Indeed, for at least 80 % of their lives NMRs maintain normal activity, body composition, and reproductive and physiological functions with no obvious age-related increases in morbidity or mortality rate. Their long lifespan is attributed to sustained good health and pronounced cancer resistance. Clearly physiological and biochemical processes in this species have evolved to dramatically extend both their good health- and lifespan.

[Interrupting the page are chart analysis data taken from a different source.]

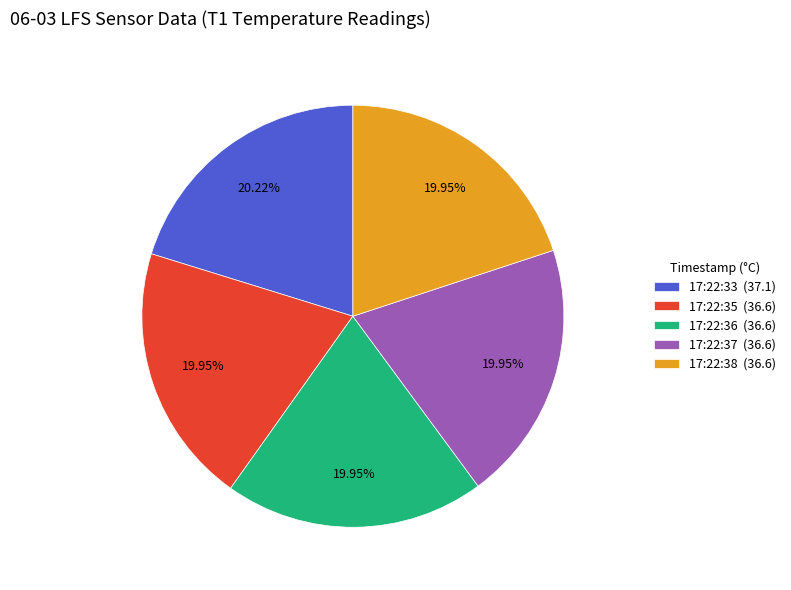

Is the sum of 17:22:37 (36.6) and 17:22:35 (36.6) greater than half?

No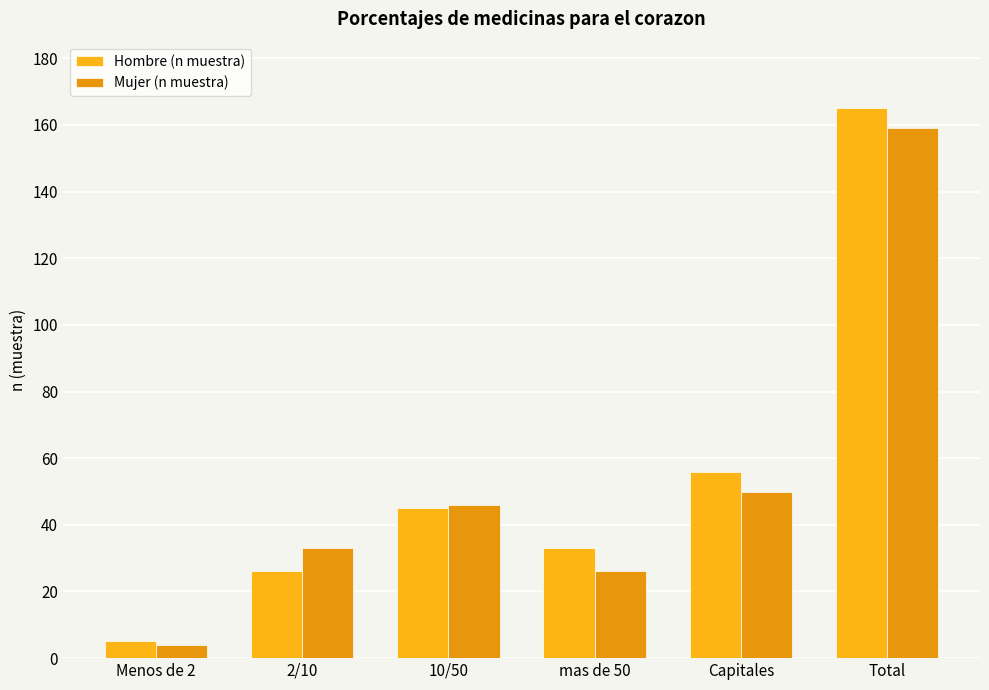

At which category is the sum across all series the highest?

Total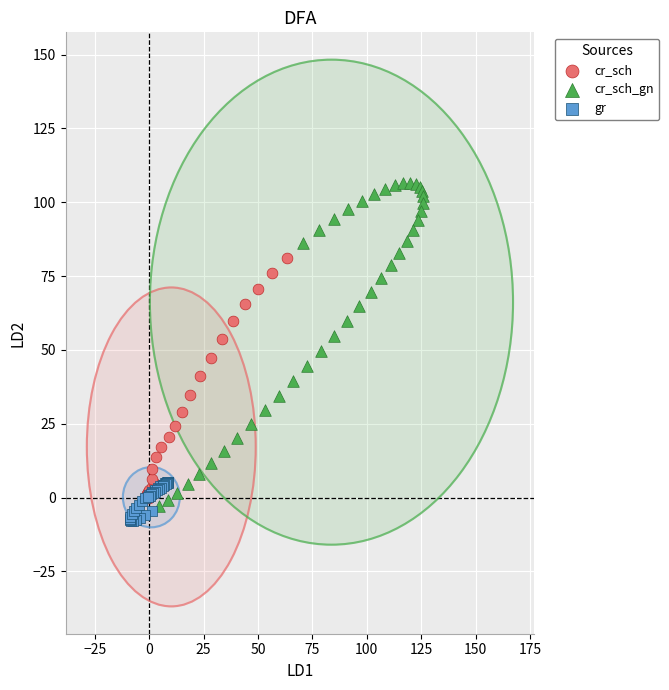

What are all the series names shown in the legend?

cr_sch, cr_sch_gn, gr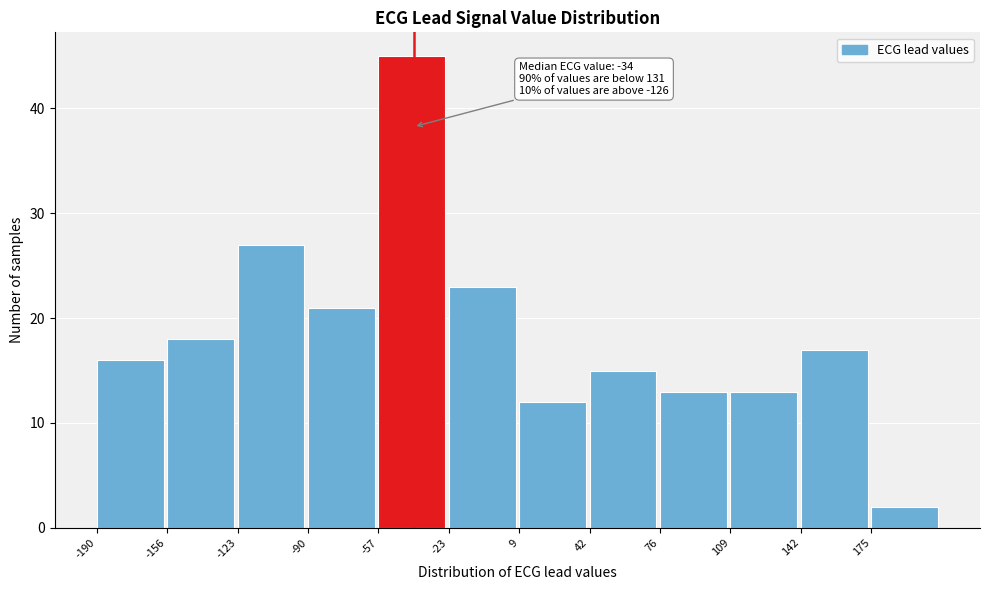

Over which range of the x-axis is the bar tallest?

-55 to -25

Scientists have tested various current theories using this species as an exceptionally long-lived animal model of successful abrogated aging. Surprisingly, NMRs have high levels of oxidative stress and relatively short telomeres, yet they are extremely resilient when subjected to cellular stressors and appear capable of sustaining both their genomic and protein integrity under hostile conditions. The challenge is to understand how these animals are able to do this. Elucidating these mechanisms will provide useful information for enhancing human life- and healthspan, making the naked mole rat a true "supermodel" for aging research and resistance to chronic age-associated diseases.

One of the mechanisms of age resistance could be revealed by Buffenstein R. et al. [2] where they show that neuregulin-1 is increased in these animals and can be one of the factors leading to resistance to age related disorders. Neuregulin-1 (NRG-1) signaling is critical for normal brain function during both development and adulthood. They have hypothesized that long-lived species will maintain higher levels of NRG-1 and that this contributes to their sustained brain function and concomitant maintenance of normal activity. They monitored the levels of NRG-1 and its receptor ErbB4 in H. glaber at different ages ranging from 1 day to 26 years and found that levels for NRG-1 and ErbB4 were sustained throughout development and adulthood. In addition, they compared seven rodent species with widely divergent (4-32y) maximum lifespan potential (MLSP) and found that at a physiologically-equivalent age, the longer-lived rodents had higher levels of NRG-1 and ErbB4. Moreover, phylogenetic independent contrast analyses revealed that this significant strong correlation between MLSP and NRG-1 levels was independent of phylogeny.

These results suggest that NRG-1 is an important factor contributing to divergent species MLSP through its role in maintaining neuronal integrity.